One reason is investor preferences, which can vary from one market to the next. For example, in some countries most savers may prioritise income generated in the form of interest or dividends as a regular pay-out. Across the border, investors might prefer funds where income is reinvested in additional shares or units of the fund.
The reasons why a fund is offered to residents of one country but not another may be more prosaic – such as the cost of producing marketing material for a fund in the local language or meeting legal formalities applicable to the sale of funds. That may apply especially if the asset manager is not expecting high levels of sales in that particular country, nor planning to invest significantly in marketing or distribution there.
Tax may also be an issue – while there are uniform rules governing the sale of funds across the EU, member states are free to set its own tax rules, provided they do not favour local funds over those from other EU countries.
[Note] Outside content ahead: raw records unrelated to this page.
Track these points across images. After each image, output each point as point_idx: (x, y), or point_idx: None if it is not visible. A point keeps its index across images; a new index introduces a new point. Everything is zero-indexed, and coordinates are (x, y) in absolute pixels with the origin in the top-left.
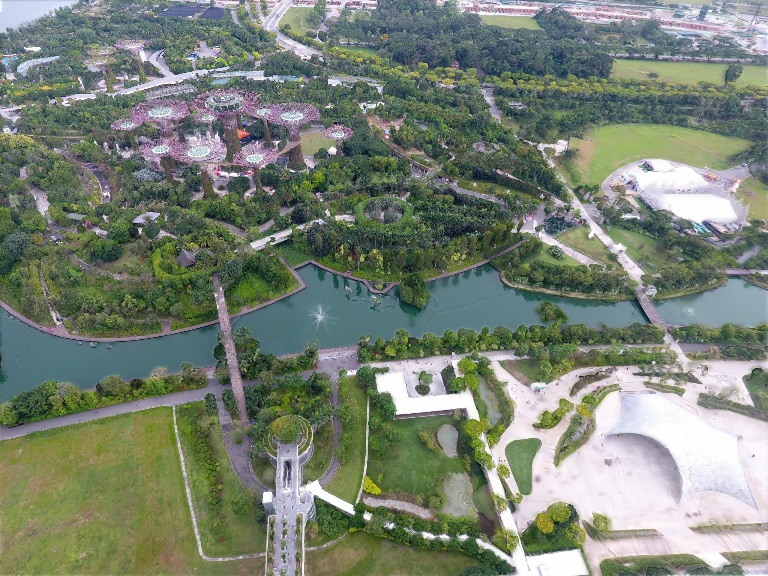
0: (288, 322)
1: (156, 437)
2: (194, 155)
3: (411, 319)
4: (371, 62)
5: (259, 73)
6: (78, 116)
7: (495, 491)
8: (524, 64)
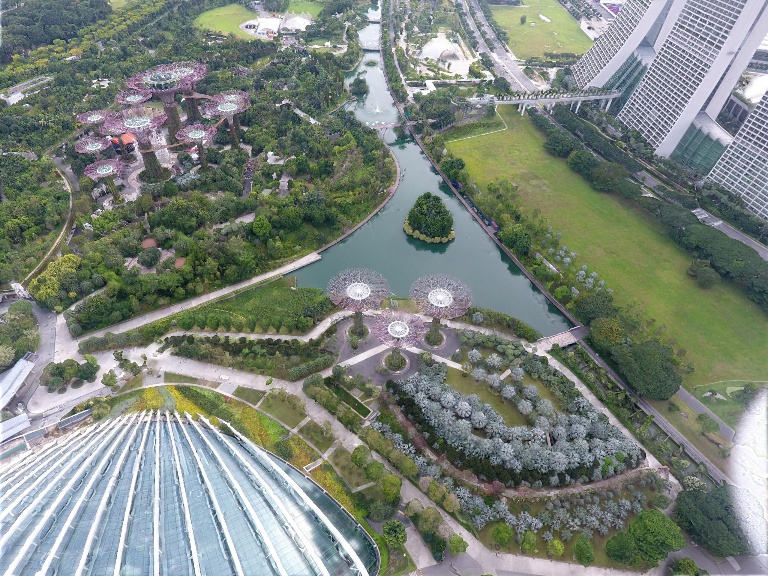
0: (379, 122)
1: (460, 144)
2: (234, 107)
3: (362, 107)
4: None
5: None
6: (7, 233)
7: (466, 80)
8: (71, 22)
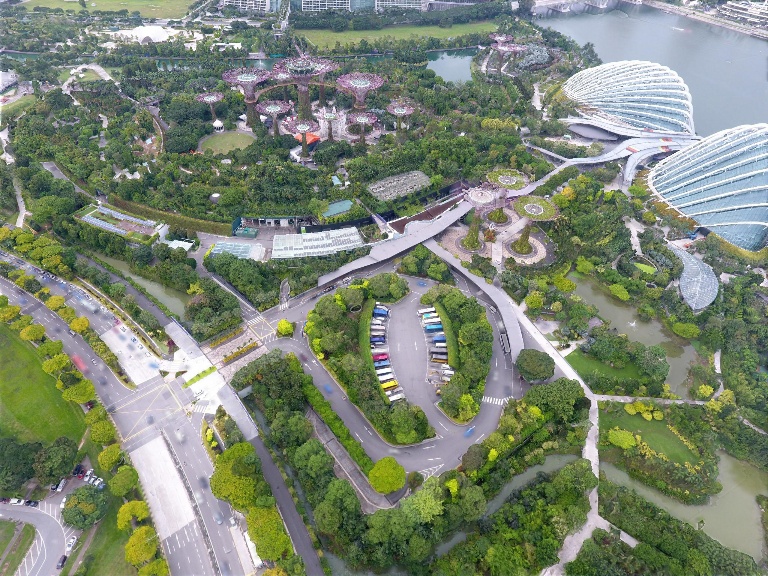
0: None
1: None
2: None
3: None
4: (39, 286)
5: (280, 239)
6: None
7: None
8: None
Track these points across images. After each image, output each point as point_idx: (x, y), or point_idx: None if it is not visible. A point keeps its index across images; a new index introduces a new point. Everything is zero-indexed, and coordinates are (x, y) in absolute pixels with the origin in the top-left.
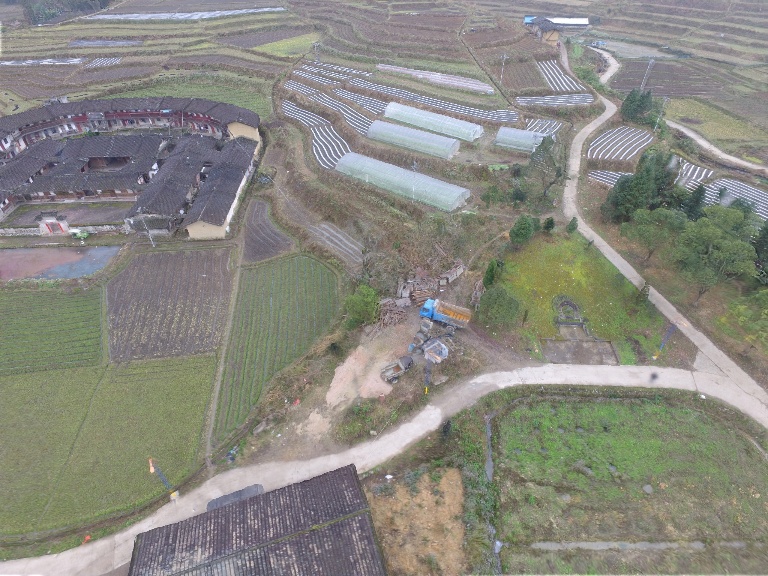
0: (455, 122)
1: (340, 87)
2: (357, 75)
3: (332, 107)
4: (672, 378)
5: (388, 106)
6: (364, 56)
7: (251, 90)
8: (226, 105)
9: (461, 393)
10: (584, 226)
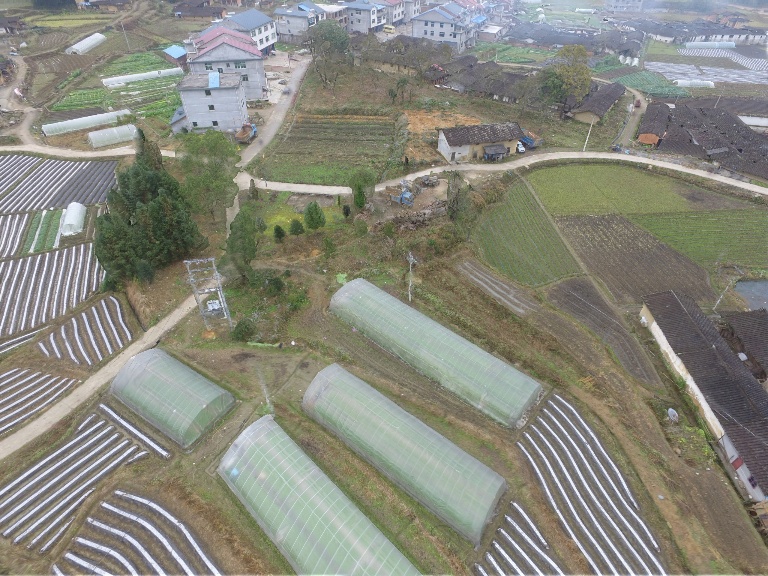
0: (286, 464)
1: None
2: None
3: None
4: (269, 185)
5: None
6: None
7: None
8: None
9: (393, 184)
10: None
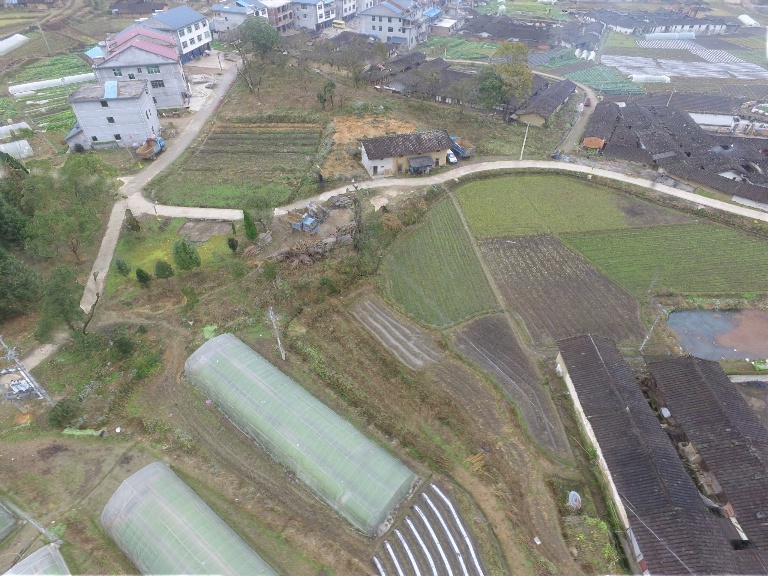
0: None
1: None
2: None
3: None
4: (163, 210)
5: None
6: None
7: None
8: None
9: (304, 205)
10: (86, 302)
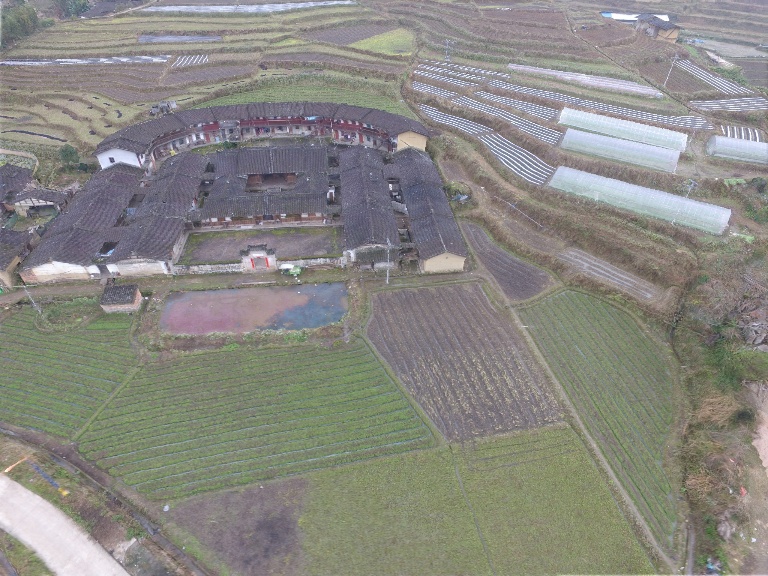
0: (657, 130)
1: (481, 89)
2: (492, 76)
3: (489, 112)
4: None
5: (564, 112)
6: (489, 55)
7: (373, 92)
8: (380, 111)
9: None
10: None
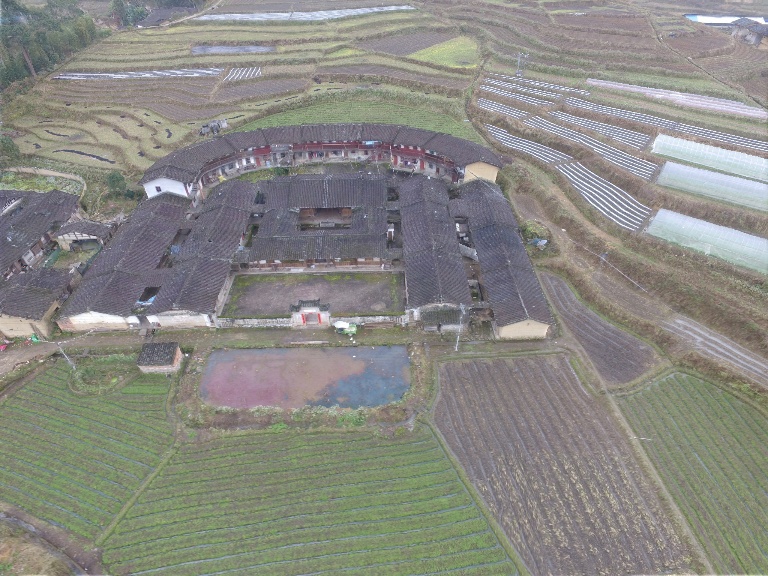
0: None
1: (556, 109)
2: (569, 93)
3: (567, 137)
4: None
5: (659, 139)
6: (565, 68)
7: (435, 110)
8: (445, 136)
9: None
10: None
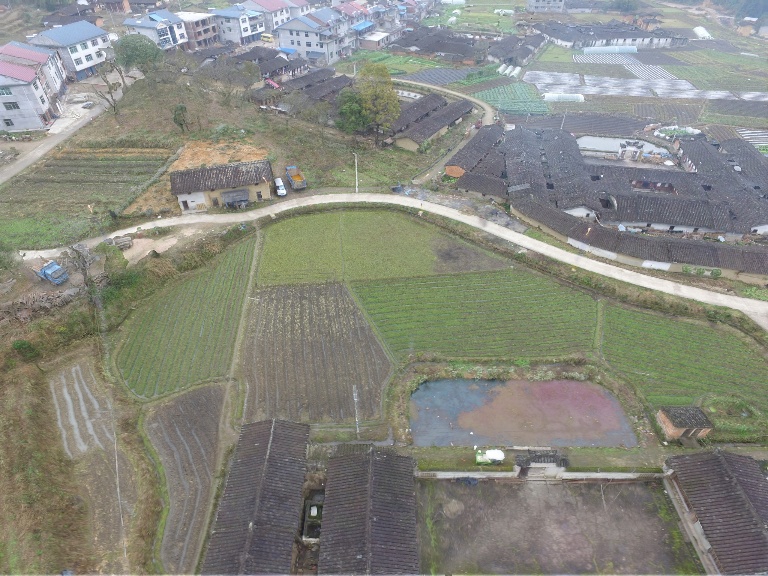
0: None
1: None
2: None
3: None
4: None
5: None
6: None
7: None
8: None
9: None
10: None
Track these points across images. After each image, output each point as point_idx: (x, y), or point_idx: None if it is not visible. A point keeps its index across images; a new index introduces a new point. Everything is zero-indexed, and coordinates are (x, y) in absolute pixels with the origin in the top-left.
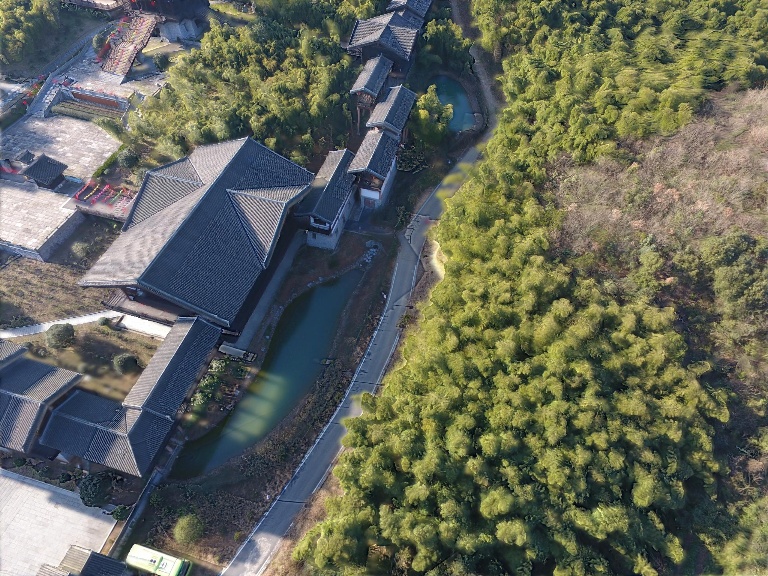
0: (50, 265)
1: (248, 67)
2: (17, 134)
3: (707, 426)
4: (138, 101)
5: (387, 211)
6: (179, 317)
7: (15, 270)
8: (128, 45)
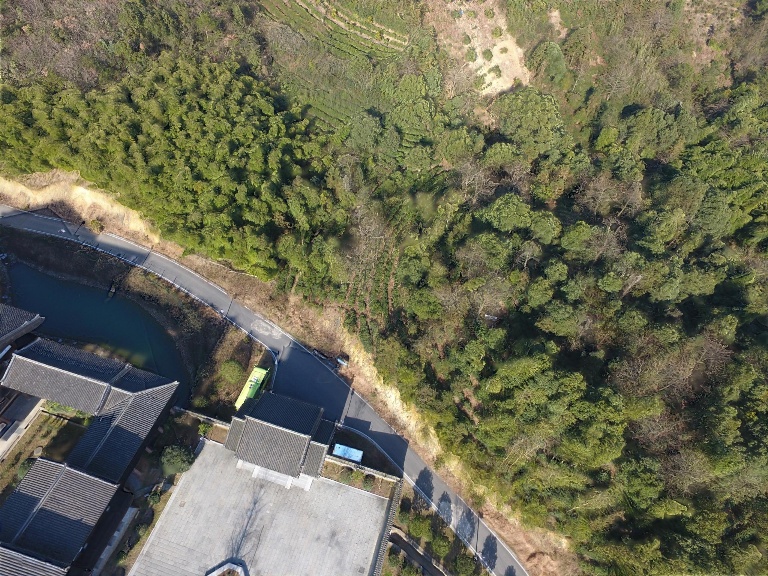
0: None
1: None
2: None
3: (240, 75)
4: None
5: None
6: (2, 380)
7: None
8: None
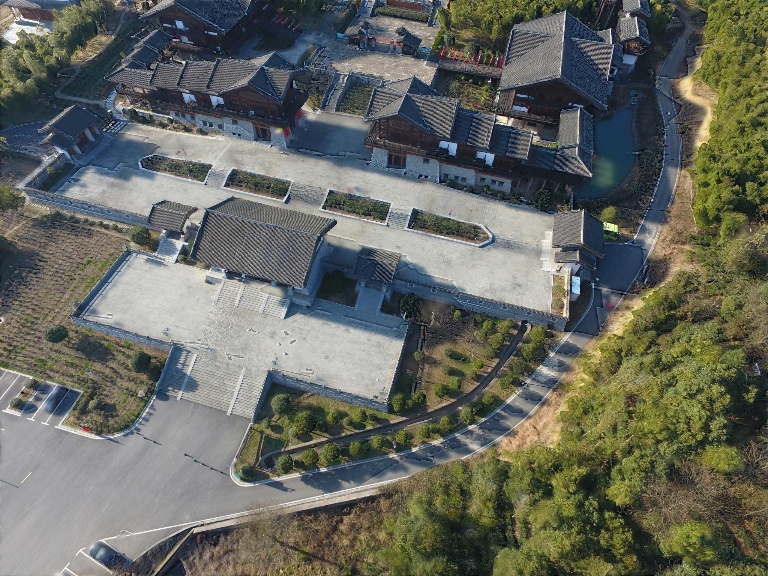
0: None
1: None
2: None
3: None
4: (437, 5)
5: None
6: (564, 110)
7: None
8: None
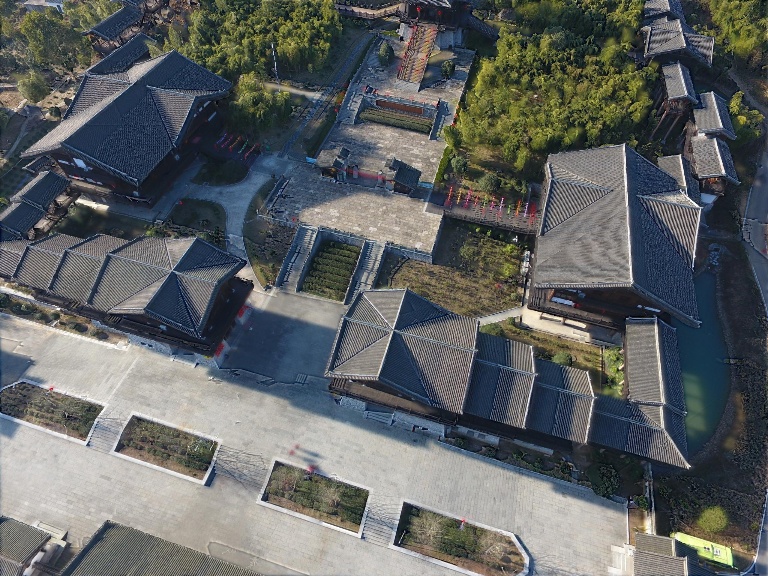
0: (439, 267)
1: (553, 75)
2: (339, 141)
3: None
4: (442, 108)
5: (707, 215)
6: (631, 318)
7: (410, 272)
8: (416, 53)
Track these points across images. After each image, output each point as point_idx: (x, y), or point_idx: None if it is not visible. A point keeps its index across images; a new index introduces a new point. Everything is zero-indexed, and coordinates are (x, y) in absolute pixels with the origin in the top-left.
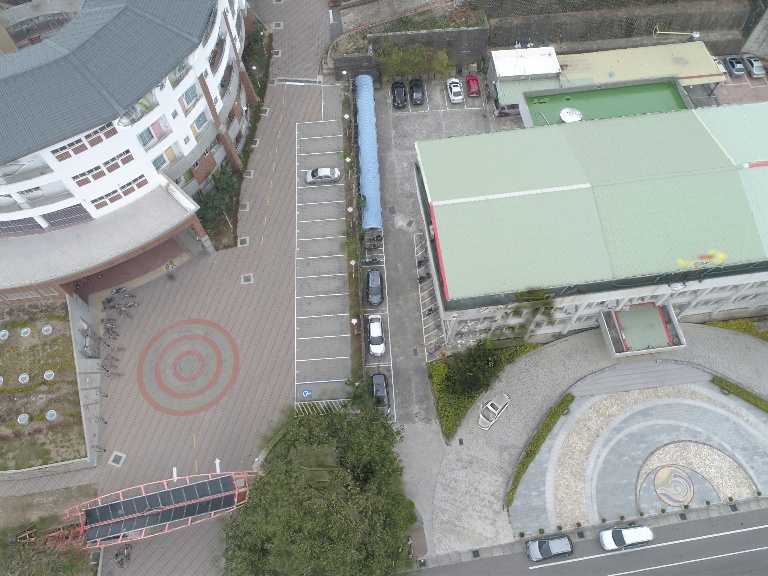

The tax treatment of different types of investment can influence whether a fund will be sold to residents of a particular country or not.
In some cases, nationals of a particular country, notably Americans, may have to pay tax in their home country as well as where they live. Financial institutions that accept deposits or investments from them are required to obey special reporting requirements – so some asset managers may decline business from US customers.
This means that not all people working in Luxembourg, and in some cases living there, are covered by the same rules on investment. This may result in banks and other fund providers deciding, or being obliged, to restrict sales to certain investors. While there may be a single EU market for funds, assets managers and investors aren’t all operating on a completely level playing field quite yet.